I’m not the sort of person that reads editorials myself so I always feel a bit like a programmer designing a user interface when I write one. What motivates a person to read an editorial? What are their requirements? Well, this is the last time I have to confront myself with this conundrum. It is my last editorial for interactions.
As I said last issue, when I took on the editorship of interactions, I decided to do it for five years. Five years is a good length of time to learn what it is about, hopefully make a difference, and learn a new skill set. But I believe it’s important not to stay too long, to let the publication continue developing, to give other people a chance, and to give oneself a chance to try something else.
Well, my first issue of interactions was in January 1998, so as you can see, I stayed on for a bit longer than I had planned. I hope you think that I have left interactions better than when I took it on; I am personally happy: It is a good-looking publication with a lot of excellent content and a large, faithful readership. And it’s worth pointing out that almost all people involved with the production (including myself) are volunteers.

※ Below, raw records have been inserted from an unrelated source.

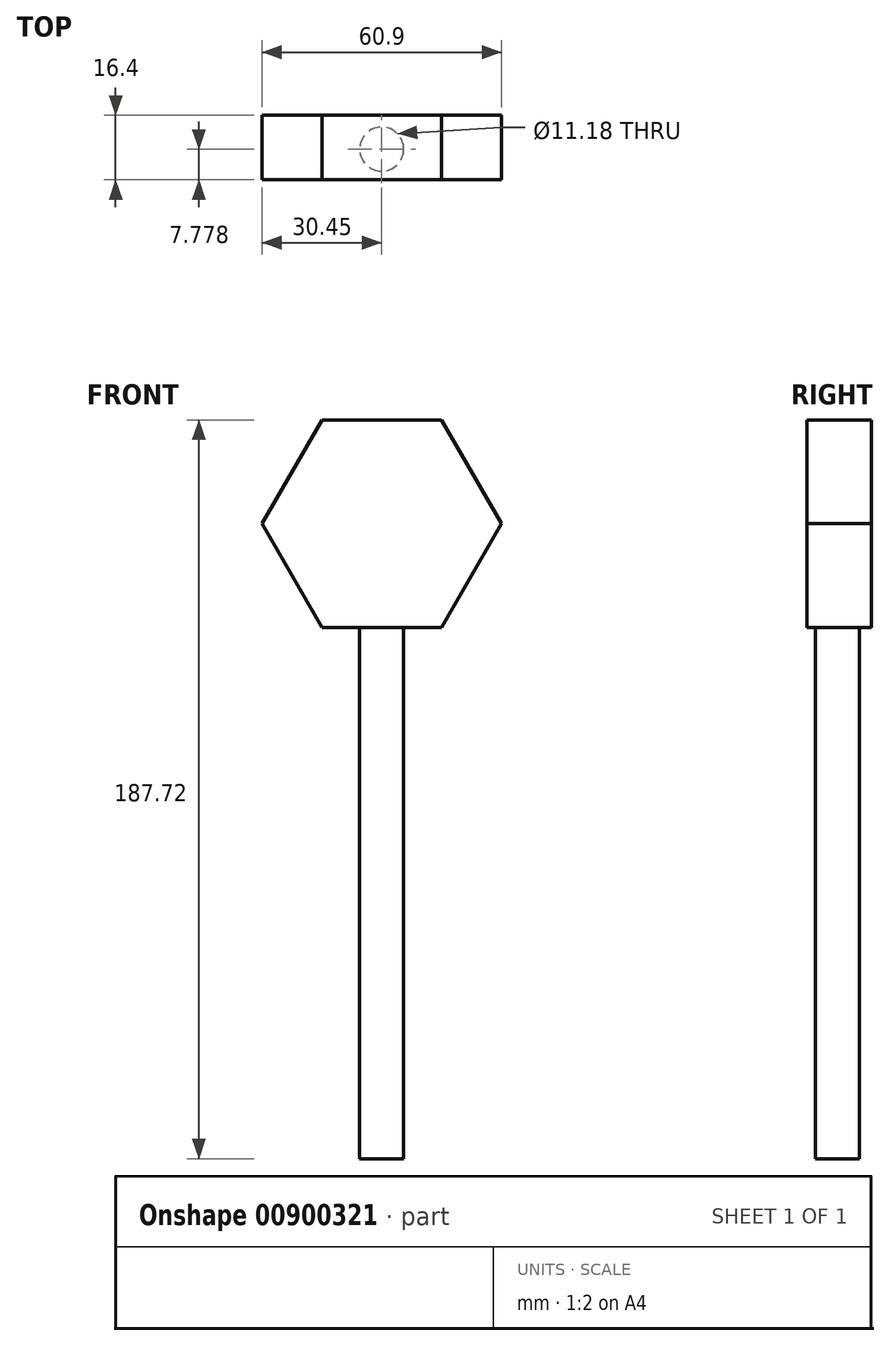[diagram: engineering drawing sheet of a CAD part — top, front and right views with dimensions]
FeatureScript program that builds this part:
annotation { "Feature Type Name" : "Feature", "Feature Type Description" : "" }
export const myFeature = defineFeature(function(context is Context, id is Id, definition is map)
    precondition{}
    {
        {
            var Q0;
            Q0=qCreatedBy(makeId("Front.planeOp"),FACE);
            var sketch = newSketch(context, id + "F0", { "sketchPlane" : qUnion([Q0])});
            skCircle(sketch, "E0.cCircle", {"center": v(0, 39.02) * mm, "radius": 26.37 * mm, "construction": true});
            skLineSegment(sketch, "E0.0", {"start": v(15.23, 12.65) * mm, "end": v(-15.23, 12.65) * mm});
            skLineSegment(sketch, "E0.1", {"start": v(-15.23, 12.65) * mm, "end": v(-30.45, 39.02) * mm});
            skLineSegment(sketch, "E0.2", {"start": v(-30.45, 39.02) * mm, "end": v(-15.23, 65.39) * mm});
            skLineSegment(sketch, "E0.3", {"start": v(-15.23, 65.39) * mm, "end": v(15.23, 65.39) * mm});
            skLineSegment(sketch, "E0.4", {"start": v(15.23, 65.39) * mm, "end": v(30.45, 39.02) * mm});
            skLineSegment(sketch, "E0.5", {"start": v(30.45, 39.02) * mm, "end": v(15.23, 12.65) * mm});
            skPoint(sketch, "E0.0.midPoint", {"position": v(0, 12.65) * mm});
            skSolve(sketch);
        }
        {
            var Q0;
            Q0=sQuery(id+"F0.wireOp",EDGE,"E0.1");
            var Q1;
            Q1=sQuery(id+"F0.wireOp",EDGE,"E0.2");
            var Q2;
            Q2=sQuery(id+"F0.wireOp",EDGE,"E0.3");
            var Q3;
            Q3=sQuery(id+"F0.wireOp",EDGE,"E0.4");
            var Q4;
            Q4=sQuery(id+"F0.wireOp",EDGE,"E0.0");
            var Q5;
            Q5=sQuery(id+"F0.wireOp",EDGE,"E0.5");
            extrude(context, id + "F1", {"bodyType" : ToolBodyType.SURFACE, "surfaceEntities" : qUnion([Q0, Q1, Q2, Q3, Q4, Q5]), "depth" : 16.4 * mm, "offsetDistance" : 25.4 * mm});
        }
        {
            var Q0;
            Q0=makeQuery(id+"F1.opExtrude","SWEPT_FACE",FACE,{"disambiguationData":[OSD([sQuery(id+"F0.wireOp",EDGE,"E0.0")])]});
            var sketch = newSketch(context, id + "F2", { "sketchPlane" : qUnion([Q0])});
            skCircle(sketch, "E1", {"center": v(0, -8.62) * mm, "radius": 5.59 * mm});
            skSolve(sketch);
        }
        {
            var Q0;
            Q0=sQuery(id+"F2.wireOp",EDGE,"E1");
            extrude(context, id + "F3", {"bodyType" : ToolBodyType.SURFACE, "surfaceEntities" : qUnion([Q0]), "oppositeDirection" : true, "depth" : 134.97 * mm, "offsetDistance" : 25.4 * mm});
        }
    });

So let me take the opportunity to thank those people, above all executive editor Ken Korman and managing editor Marisa Campbell at ACM. They have been just great to work with. It has been disturbing to know, as I sit pulling my hair out close to deadlines, that there are two people downstream pulling even more hair out. As I always tried to remind them, at least they get paid for it! Thank you, Ken; thank you, Marisa!
The interactions column editors have also been a delight to work with. They are a team who slave away at producing interactions with no more reward in view than the annual thank-you dinner at CHI. Luckily that dinner has always been fun. Thank you, Aaron, Austin, David, Elizabeth, Kate, and Susan.
The editorial board meets annually at CHI as well. It is a large, distinguished group that keeps guard over interactions for the community at large, and have advised me on the directions interactions should be taking. There are too many to thank here by name, so check the masthead for their names.
And of course, thanks to all the authors and readers. Without you there would be no interactions!
What am I going to do now? Those of you who follow these things will know that I am chair of the World Wide Web Consortium HTML and Forms working groups that are producing XHTML and XForms. I have a hidden agenda of getting usability, accessibility and all the other things that are dear to us embedded in the architecture of the World Wide Web. I intend to spend more time on that, and hopefully write a book or two.
It’s been a fun seven years; thank you all!